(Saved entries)
---*---

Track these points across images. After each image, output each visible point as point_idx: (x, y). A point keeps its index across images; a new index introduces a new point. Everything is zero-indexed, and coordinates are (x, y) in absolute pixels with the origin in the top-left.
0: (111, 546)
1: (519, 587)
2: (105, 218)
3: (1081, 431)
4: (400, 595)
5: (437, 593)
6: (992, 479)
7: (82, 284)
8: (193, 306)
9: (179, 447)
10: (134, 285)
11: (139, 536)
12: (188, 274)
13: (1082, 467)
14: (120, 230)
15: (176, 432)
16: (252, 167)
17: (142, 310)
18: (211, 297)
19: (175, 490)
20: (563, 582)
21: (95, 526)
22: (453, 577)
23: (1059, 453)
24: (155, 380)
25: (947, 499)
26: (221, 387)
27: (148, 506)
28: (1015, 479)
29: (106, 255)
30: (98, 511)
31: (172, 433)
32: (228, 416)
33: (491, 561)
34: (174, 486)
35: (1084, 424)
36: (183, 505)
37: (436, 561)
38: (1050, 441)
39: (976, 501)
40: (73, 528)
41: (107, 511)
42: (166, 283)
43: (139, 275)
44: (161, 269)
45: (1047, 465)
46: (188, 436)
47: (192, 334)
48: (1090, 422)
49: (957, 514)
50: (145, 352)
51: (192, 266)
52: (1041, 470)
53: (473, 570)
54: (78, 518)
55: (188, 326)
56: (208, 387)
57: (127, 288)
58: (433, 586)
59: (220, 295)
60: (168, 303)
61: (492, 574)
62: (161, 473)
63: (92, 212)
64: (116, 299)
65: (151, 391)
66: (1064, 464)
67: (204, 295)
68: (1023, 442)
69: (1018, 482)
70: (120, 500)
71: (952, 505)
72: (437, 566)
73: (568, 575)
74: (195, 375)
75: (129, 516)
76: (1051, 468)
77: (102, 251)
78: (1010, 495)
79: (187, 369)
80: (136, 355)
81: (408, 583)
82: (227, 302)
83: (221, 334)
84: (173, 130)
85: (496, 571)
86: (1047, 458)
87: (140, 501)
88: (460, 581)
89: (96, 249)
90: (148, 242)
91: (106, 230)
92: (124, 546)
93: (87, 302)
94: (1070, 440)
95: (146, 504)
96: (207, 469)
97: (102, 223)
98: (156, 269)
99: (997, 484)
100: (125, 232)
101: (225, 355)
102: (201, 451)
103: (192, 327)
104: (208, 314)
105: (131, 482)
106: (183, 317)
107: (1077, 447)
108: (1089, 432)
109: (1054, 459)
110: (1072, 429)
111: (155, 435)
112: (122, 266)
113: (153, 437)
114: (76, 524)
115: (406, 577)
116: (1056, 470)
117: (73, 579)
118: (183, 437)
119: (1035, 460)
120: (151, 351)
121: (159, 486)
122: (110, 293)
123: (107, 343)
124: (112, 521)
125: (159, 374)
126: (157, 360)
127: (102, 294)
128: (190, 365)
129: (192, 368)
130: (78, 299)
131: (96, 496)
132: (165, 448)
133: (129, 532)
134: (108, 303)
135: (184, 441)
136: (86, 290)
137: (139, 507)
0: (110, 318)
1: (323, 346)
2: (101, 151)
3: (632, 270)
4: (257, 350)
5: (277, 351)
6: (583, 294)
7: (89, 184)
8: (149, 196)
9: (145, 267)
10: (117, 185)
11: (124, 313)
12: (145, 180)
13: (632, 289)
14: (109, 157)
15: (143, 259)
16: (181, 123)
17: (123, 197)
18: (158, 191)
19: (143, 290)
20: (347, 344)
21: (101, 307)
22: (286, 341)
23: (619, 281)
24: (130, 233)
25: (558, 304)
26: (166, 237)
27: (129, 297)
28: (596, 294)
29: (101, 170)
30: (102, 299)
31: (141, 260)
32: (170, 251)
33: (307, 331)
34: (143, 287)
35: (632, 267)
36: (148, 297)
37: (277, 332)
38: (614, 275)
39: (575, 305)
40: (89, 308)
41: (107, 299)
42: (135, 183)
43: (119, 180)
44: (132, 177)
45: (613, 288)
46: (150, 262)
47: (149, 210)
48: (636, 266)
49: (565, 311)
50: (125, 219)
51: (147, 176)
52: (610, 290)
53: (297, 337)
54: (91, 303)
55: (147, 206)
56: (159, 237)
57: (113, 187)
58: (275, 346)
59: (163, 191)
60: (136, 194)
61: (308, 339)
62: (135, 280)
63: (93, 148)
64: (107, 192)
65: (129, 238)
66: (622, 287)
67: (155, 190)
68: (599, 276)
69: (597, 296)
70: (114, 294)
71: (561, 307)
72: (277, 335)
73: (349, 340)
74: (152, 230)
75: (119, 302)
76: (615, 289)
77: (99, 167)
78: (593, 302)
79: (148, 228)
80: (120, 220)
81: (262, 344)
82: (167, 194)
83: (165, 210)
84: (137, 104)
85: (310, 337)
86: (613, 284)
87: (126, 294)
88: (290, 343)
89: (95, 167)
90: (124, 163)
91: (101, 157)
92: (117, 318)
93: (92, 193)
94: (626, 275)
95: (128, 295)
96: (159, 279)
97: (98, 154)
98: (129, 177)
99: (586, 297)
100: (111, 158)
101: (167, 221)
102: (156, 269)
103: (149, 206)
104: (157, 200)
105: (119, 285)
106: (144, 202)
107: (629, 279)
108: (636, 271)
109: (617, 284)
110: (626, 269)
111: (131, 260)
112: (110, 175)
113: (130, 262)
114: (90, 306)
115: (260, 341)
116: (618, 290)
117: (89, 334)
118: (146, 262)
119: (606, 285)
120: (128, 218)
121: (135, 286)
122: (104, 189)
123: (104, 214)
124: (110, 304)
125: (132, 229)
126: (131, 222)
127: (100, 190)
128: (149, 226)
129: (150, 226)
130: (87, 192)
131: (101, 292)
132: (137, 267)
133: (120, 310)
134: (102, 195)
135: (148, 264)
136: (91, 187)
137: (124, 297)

---*---

▶ EXERCISE GOAL
All lines above are to be transcribed exactly.

▶ ANSWER TO THE PROBLEM
Track these points across images. After each image, output each visible point as point_idx: (x, y). A point keeps its index across images; a new index introduces a new point. Everything is zero-indexed, and coordinates are (x, y) in absolute pixels with the origin in the top-left.
0: (111, 546)
1: (519, 587)
2: (105, 218)
3: (1081, 431)
4: (400, 595)
5: (437, 593)
6: (992, 479)
7: (82, 284)
8: (193, 306)
9: (179, 447)
10: (134, 285)
11: (139, 536)
12: (188, 274)
13: (1082, 467)
14: (120, 230)
15: (176, 432)
16: (252, 167)
17: (142, 310)
18: (211, 297)
19: (175, 490)
20: (563, 582)
21: (95, 526)
22: (453, 577)
23: (1059, 453)
24: (155, 380)
25: (947, 499)
26: (221, 387)
27: (148, 506)
28: (1015, 479)
29: (106, 255)
30: (98, 511)
31: (172, 433)
32: (228, 416)
33: (491, 561)
34: (174, 486)
35: (1084, 424)
36: (183, 505)
37: (436, 561)
38: (1050, 441)
39: (976, 501)
40: (73, 528)
41: (107, 511)
42: (166, 283)
43: (139, 275)
44: (161, 269)
45: (1047, 465)
46: (188, 436)
47: (192, 334)
48: (1090, 422)
49: (957, 514)
50: (145, 352)
51: (192, 266)
52: (1041, 470)
53: (473, 570)
54: (78, 518)
55: (188, 326)
56: (208, 387)
57: (127, 288)
58: (433, 586)
59: (220, 295)
60: (168, 303)
61: (492, 574)
62: (161, 473)
63: (92, 212)
64: (116, 299)
65: (151, 391)
66: (1064, 464)
67: (204, 295)
68: (1023, 442)
69: (1018, 482)
70: (120, 500)
71: (952, 505)
72: (437, 566)
73: (568, 575)
74: (195, 375)
75: (129, 516)
76: (1051, 468)
77: (102, 251)
78: (1010, 495)
79: (187, 369)
80: (136, 355)
81: (408, 583)
82: (227, 302)
83: (221, 334)
84: (173, 130)
85: (496, 571)
86: (1047, 458)
87: (140, 501)
88: (460, 581)
89: (96, 249)
90: (148, 242)
91: (106, 230)
92: (124, 546)
93: (87, 302)
94: (1070, 440)
95: (146, 504)
96: (207, 469)
97: (102, 223)
98: (156, 269)
99: (997, 484)
100: (125, 232)
101: (225, 355)
102: (201, 451)
103: (192, 327)
104: (208, 314)
105: (131, 482)
106: (183, 317)
107: (1077, 447)
108: (1089, 432)
109: (1054, 459)
110: (1072, 429)
111: (155, 435)
112: (122, 266)
113: (153, 437)
114: (76, 524)
115: (406, 577)
116: (1056, 470)
117: (73, 579)
118: (183, 437)
119: (1035, 460)
120: (151, 351)
121: (159, 486)
122: (110, 293)
123: (107, 343)
124: (112, 521)
125: (159, 374)
126: (157, 360)
127: (102, 294)
128: (190, 365)
129: (192, 368)
130: (78, 299)
131: (96, 496)
132: (165, 448)
133: (129, 532)
134: (108, 303)
135: (184, 441)
136: (86, 290)
137: (139, 507)
0: (110, 318)
1: (323, 346)
2: (101, 151)
3: (632, 270)
4: (257, 350)
5: (277, 351)
6: (583, 294)
7: (89, 184)
8: (149, 196)
9: (145, 267)
10: (117, 185)
11: (124, 313)
12: (145, 180)
13: (632, 289)
14: (109, 157)
15: (143, 259)
16: (181, 123)
17: (123, 197)
18: (158, 191)
19: (143, 290)
20: (347, 344)
21: (101, 307)
22: (286, 341)
23: (619, 281)
24: (130, 233)
25: (558, 304)
26: (166, 237)
27: (129, 297)
28: (596, 294)
29: (101, 170)
30: (102, 299)
31: (141, 260)
32: (170, 251)
33: (307, 331)
34: (143, 287)
35: (632, 267)
36: (148, 297)
37: (277, 332)
38: (614, 275)
39: (575, 305)
40: (89, 308)
41: (107, 299)
42: (135, 183)
43: (119, 180)
44: (132, 177)
45: (613, 288)
46: (150, 262)
47: (149, 210)
48: (636, 266)
49: (565, 311)
50: (125, 219)
51: (147, 176)
52: (610, 290)
53: (297, 337)
54: (91, 303)
55: (147, 206)
56: (159, 237)
57: (113, 187)
58: (275, 346)
59: (163, 191)
60: (136, 194)
61: (308, 339)
62: (135, 280)
63: (93, 148)
64: (107, 192)
65: (129, 238)
66: (622, 287)
67: (155, 190)
68: (599, 276)
69: (597, 296)
70: (114, 294)
71: (561, 307)
72: (277, 335)
73: (349, 340)
74: (152, 230)
75: (119, 302)
76: (615, 289)
77: (99, 167)
78: (593, 302)
79: (148, 228)
80: (120, 220)
81: (262, 344)
82: (167, 194)
83: (165, 210)
84: (137, 104)
85: (310, 337)
86: (613, 284)
87: (126, 294)
88: (290, 343)
89: (95, 167)
90: (124, 163)
91: (101, 157)
92: (117, 318)
93: (92, 193)
94: (626, 275)
95: (128, 295)
96: (159, 279)
97: (98, 154)
98: (129, 177)
99: (586, 297)
100: (111, 158)
101: (167, 221)
102: (156, 269)
103: (149, 206)
104: (157, 200)
105: (119, 285)
106: (144, 202)
107: (629, 279)
108: (636, 271)
109: (617, 284)
110: (626, 269)
111: (131, 260)
112: (110, 175)
113: (130, 262)
114: (90, 306)
115: (260, 341)
116: (618, 290)
117: (89, 334)
118: (146, 262)
119: (606, 285)
120: (128, 218)
121: (135, 286)
122: (104, 189)
123: (104, 214)
124: (110, 304)
125: (132, 229)
126: (131, 222)
127: (100, 190)
128: (149, 226)
129: (150, 226)
130: (87, 192)
131: (101, 292)
132: (137, 267)
133: (120, 310)
134: (102, 195)
135: (148, 264)
136: (91, 187)
137: (124, 297)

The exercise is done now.